**ИСХОДНЫЙ ТЕКСТ:**
((

Фабричный акт 1861 г. регулирует собственно изготовление кружев, поскольку оно производится машинами, а это является общим правилом для Англии. Отрасли, на которых мы здесь останавливаемся вкратце, — и притом лишь по отношению к так называемым домашним рабочим, а не к тем, которые концентрируются в мануфактурах, магазинах и т. д., — распадаются: 1) на lace finishing (окончательная отделка кружев, изготовляемых машинным способом; эта категория, в свою очередь, охватывает многочисленные подразделения); 2) вязание кружев.
Lace finishing производится в форме работы на дому, либо в так называемых «mistresses houses» [ «домах хозяек»], либо в частных квартирах женщин, которые работают одни или со своими детьми. Женщины, которые содержат «mistresses houses», сами бедны. Мастерская образует часть их собственной квартиры. Они получают заказы от фабрикантов, владельцев магазинов и т. д. и нанимают женщин, девушек и маленьких детей в количестве, соответствующем размеру их комнаты и колебаниям спроса в данной отрасли промышленности. Число занятых работниц изменяется от 20 до 40 в одних из этих мастерских и от 10 до 20 в других. Средний минимальный возраст, в котором дети начинают работать, — 6 лет, однако некоторые начинают работать даже в возрасте до 5 лет. Рабочее время обыкновенно продолжается от 8 часов утра до 8 часов вечера с 11/2– часовым перерывом для принятия пищи, которое совершается нерегулярно и часто в той же зловонной рабочей дыре. При хорошем состоянии дел работа часто продолжается с 8 (иногда с 6) часов утра до 10, 11 или 12 часов ночи. В английских казармах на каждого солдата полагается 500–600 кубических футов, в военных лазаретах — 1200. А в этих рабочих дырах приходится 67—100 кубических футов на человека. В то же время газовое освещение поглощает кислород воздуха. Чтобы держать кружева в чистоте, дети часто должны снимать башмаки, даже зимой, хотя пол сделан из каменных плит или кирпича.
«В Ноттингеме можно нередко увидеть 15–20 детей, набитых в одну маленькую комнату, быть может не более 12 футов в длину и ширину, занятых по 15 часов в сутки работой, которая и сама по себе изнуряет тоскливостью и монотонностью, да и ведется при таких антисанитарных условиях, какие только можно представить… Даже самые маленькие дети работают с напряженным вниманием и скоростью, вызывающими удивление, и почти никогда не позволяют своим пальцам отдохнуть или двигаться помедленнее. Если к ним обращаются с вопросом, они не отрывают глаз от работы, боясь потерять хотя бы одну секунду».
«Длинная палка» служит для «mistresses» средством подгонять детей тем больше, чем больше удлиняется рабочее время.
«Дети мало-помалу утомляются и становятся неспокойными, как птицы, к концу того длинного времени, на которое они привязаны к своей работе, монотонной, вредной для глаз, утомительной вследствие отсутствия перемен в положении тела… Это — настоящий рабский труд» («Their work is like slavery»){672}.
Где женщины работают вместе со своими собственными детьми у себя на дому, т. е. в современном смысле в комнате, которую они снимают, часто на чердаке, положение еще хуже, если оно вообще может быть хуже. Этого рода работа раздается на 80 миль вокруг Ноттингема. Когда ребенок, работающий в магазине, уходит из него в 9 или 10 часов вечера, на дорогу ему часто дают еще целый узел для работы на дому. Капиталистический фарисей, в лице одного из своих наемных холопов, конечно, произносит при этом елейную фразу: «это для матери», хотя очень хорошо знает, что бедный ребенок должен будет засесть и помогать матери{673}.

))

**ЗАДАНИЕ 1:**
Проверьте, согласуются ли с отрывком о кружевном производстве утверждения (a), (b) и (c). К каждому ответу «да» или «нет» добавьте дословную цитату с решающими словами текста.
(a) Во всех «mistresses houses» заняты от 20 до 40 работниц.
(b) В военных лазаретах на человека полагается 1200 кубических футов.
(c) Зимой дети работают в башмаках, поскольку пол каменный или кирпичный.
**ЗАДАНИЕ 2:** Перепишите без изменений фрагмент отрывка о кружевном производстве между словами «Фабричный акт 1861» и «2) вязание кружев.» включительно.

**ДАННЫЕ УПРАЖНЕНИЯ:**
((

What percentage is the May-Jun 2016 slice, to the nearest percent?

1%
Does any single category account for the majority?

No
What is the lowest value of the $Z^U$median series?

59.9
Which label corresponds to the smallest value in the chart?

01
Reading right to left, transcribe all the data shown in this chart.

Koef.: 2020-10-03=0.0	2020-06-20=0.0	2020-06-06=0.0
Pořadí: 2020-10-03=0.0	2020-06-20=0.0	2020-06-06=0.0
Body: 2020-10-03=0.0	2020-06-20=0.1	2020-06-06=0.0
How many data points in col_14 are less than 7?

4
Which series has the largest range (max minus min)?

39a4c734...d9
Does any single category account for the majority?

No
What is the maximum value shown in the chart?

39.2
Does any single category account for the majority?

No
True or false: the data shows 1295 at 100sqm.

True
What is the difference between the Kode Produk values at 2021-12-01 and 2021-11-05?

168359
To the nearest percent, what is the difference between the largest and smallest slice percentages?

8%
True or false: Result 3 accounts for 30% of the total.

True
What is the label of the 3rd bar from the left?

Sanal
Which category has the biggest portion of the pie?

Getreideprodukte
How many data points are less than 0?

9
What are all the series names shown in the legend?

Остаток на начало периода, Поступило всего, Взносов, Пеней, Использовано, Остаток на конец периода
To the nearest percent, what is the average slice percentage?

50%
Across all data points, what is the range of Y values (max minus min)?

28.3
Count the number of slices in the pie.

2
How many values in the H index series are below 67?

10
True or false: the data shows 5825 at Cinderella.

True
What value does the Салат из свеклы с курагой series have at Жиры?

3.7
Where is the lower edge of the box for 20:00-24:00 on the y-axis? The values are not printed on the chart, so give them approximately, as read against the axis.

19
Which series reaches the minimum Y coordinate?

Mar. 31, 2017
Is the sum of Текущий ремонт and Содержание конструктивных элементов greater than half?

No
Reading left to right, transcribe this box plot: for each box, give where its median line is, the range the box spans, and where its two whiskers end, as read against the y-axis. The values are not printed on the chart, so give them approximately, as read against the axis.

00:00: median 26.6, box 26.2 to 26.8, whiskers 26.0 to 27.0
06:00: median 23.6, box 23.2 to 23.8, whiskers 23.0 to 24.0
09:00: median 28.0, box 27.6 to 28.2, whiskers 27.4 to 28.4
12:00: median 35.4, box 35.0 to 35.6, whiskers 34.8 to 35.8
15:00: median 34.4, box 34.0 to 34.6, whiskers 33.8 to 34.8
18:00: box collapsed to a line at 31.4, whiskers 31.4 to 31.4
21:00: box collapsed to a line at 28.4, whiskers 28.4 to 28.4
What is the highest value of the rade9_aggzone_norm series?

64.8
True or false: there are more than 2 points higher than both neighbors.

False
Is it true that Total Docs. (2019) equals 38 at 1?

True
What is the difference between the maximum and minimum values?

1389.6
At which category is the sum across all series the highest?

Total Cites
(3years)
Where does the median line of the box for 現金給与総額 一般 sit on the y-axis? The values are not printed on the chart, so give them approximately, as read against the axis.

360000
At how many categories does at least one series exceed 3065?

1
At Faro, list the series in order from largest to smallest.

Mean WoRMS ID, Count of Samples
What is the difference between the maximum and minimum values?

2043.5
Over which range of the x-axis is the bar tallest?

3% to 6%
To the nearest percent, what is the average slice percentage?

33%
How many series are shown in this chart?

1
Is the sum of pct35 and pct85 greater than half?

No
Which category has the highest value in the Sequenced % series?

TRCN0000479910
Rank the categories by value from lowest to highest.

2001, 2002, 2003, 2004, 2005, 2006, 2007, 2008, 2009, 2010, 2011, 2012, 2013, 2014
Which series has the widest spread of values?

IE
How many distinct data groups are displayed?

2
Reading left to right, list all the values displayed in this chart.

))

**ОТВЕТ 1:**
(a) Нет: «Число занятых работниц изменяется от 20 до 40 в одних из этих мастерских и от 10 до 20 в других».
(b) Да: «в военных лазаретах — 1200».
(c) Нет: «Чтобы держать кружева в чистоте, дети часто должны снимать башмаки, даже зимой, хотя пол сделан из каменных плит или кирпича».

**ОТВЕТ 2:**
Фабричный акт 1861 г. регулирует собственно изготовление кружев, поскольку оно производится машинами, а это является общим правилом для Англии. Отрасли, на которых мы здесь останавливаемся вкратце, — и притом лишь по отношению к так называемым домашним рабочим, а не к тем, которые концентрируются в мануфактурах, магазинах и т. д., — распадаются: 1) на lace finishing (окончательная отделка кружев, изготовляемых машинным способом; эта категория, в свою очередь, охватывает многочисленные подразделения); 2) вязание кружев.